Post-harvesting includes cleaning, washing, sorting, classification, disinfection, drying, packaging, and storage. They eliminate unwanted elements and improve the appearance of the product. The operations of the packing department have the following steps.

   The first phase of management is known as dumping. It must be done carefully, with both wet and dry spills. When using the dry jet, padded or inclined ramps or moving conveyor belts can reduce injuries. Wet pouring can reduce bruises and abrasions by using moving water with 100-150 ppm of chlorine to transport delicate products. Dry casting is carried out with soft brushes fixed on inclined ramps or mobile conveyor belts. It will help to eliminate dust and dirt from the fruit. If the specific density of the product, like the apple, is lower than that of water, the product will float. For some products, such as pears, the salts (such as sodium silicate or sodium sulfate) must be added to the water to increase its specific density and ensure the flotation of the fruit.

    Steel drums can be used to create a simple sink. The drums are cut in half with drain holes and all metal edges are covered with a plastic or rubber tube. Therefore, the drums are placed on a slanted wooden table.
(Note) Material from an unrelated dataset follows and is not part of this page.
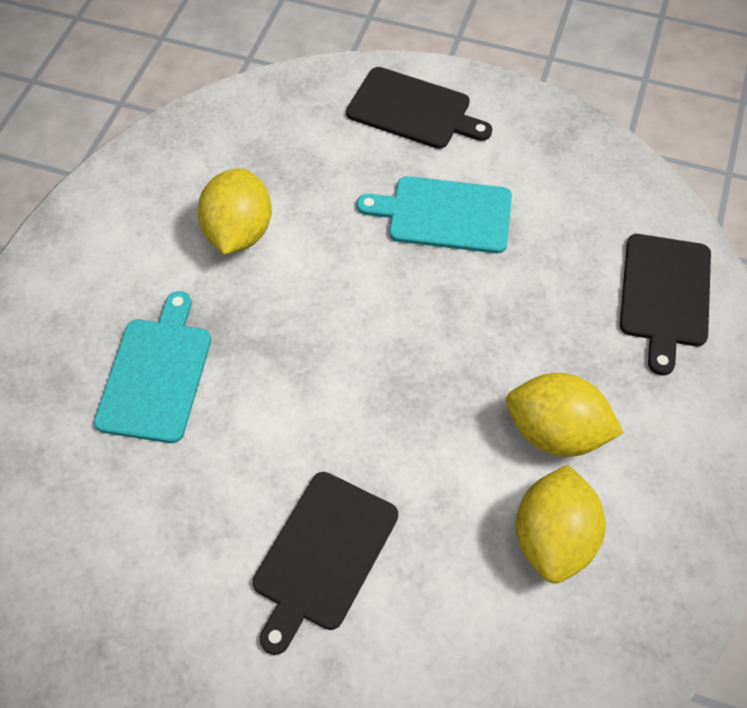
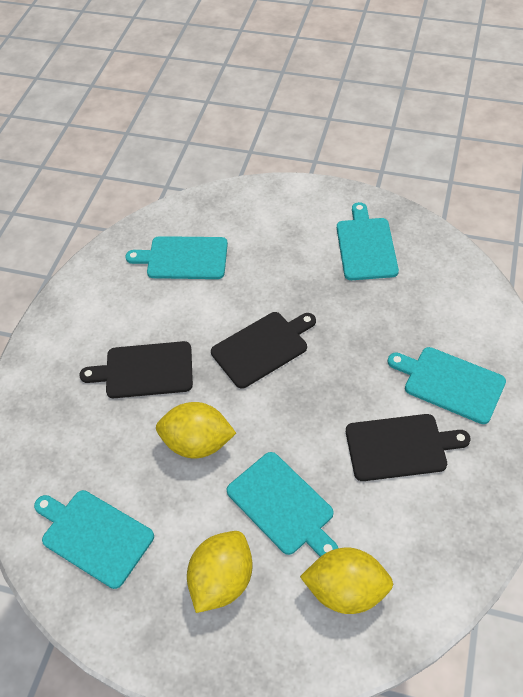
turquoise cutting board: 2 -> 5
Thiabendazole 500-750 ppm is used for washing.

    Fumigation is used to control post-harvesting diseases of grapes. This is achieved by placing the fruit boxes in a gaseous room and introducing the gas of a cylinder into a considerable concentration. The main use of SO2 is to control Botrytis Cinerea. Fumigation with SO2 is also used to prevent discoloration of the litchi skin. The waxing device shown here is designed to be used after a feeling of dry brushes on a conveyor line. For this purpose, fruit edible wax is used. The size of the product is optional, but it may be worth it if certain sizes receive a higher price than others. Operators must be trained to select the desired size.

    The package consists of placing the product inside a container together with the packaging materials to prevent movement and softening of the product, such as plastic trays or printed pastes, inserts, padded bearings, etc. Corrugated cardboard boxes, plastic boxes, and wooden boxes are used to package the product. The marketable life of most fresh vegetables can be extended with adequate conservation in an environment that maintains the quality of the product. The desired environment must be achieved in installations where air circulation, temperature, relative humidity and, sometimes, the composition of the atmosphere must be controlled. Warehouses can be grouped according to those that require refrigeration and those that do not require it. The deterioration reactions of fruit and vegetables are also caused by storage conditions. During the refrigeration of fruits and vegetables, too low temperatures can cause injuries. High temperatures can soften tissues and promote bacterial diseases. The damage that micro-organisms inflict on fresh fruit and vegetables is mainly due to the physical loss of edible matter, which may be partial or total. Now a day, cold atmospheric containers are available for export horticultural produce to distant markets. Modified atmospheric packaging is available for small quantity storage. Keeping in view above mentioned techniques we can safe horticultural commodities.

Dr. Mujahid Ali
Dr. Mujahid Ali
I am working as Assistant Horticulturist (BS-18) at Water Management Research Farm Renala Khurd, before this served as Assistant Professor (IPFP) in Horticulture at the University of Sargodha. I have completed my Ph.D. in 2018 from the Institute of Horticultural Sciences, UAF previously worked as Visiting Lecturer in Horticulture UOS, worked as Research Fellow in ACIAR project on vegetables, and worked as Teaching Assistant in Horticulture UAF. Moreover, Ph.D. IRSIP did in the NC State University, United States.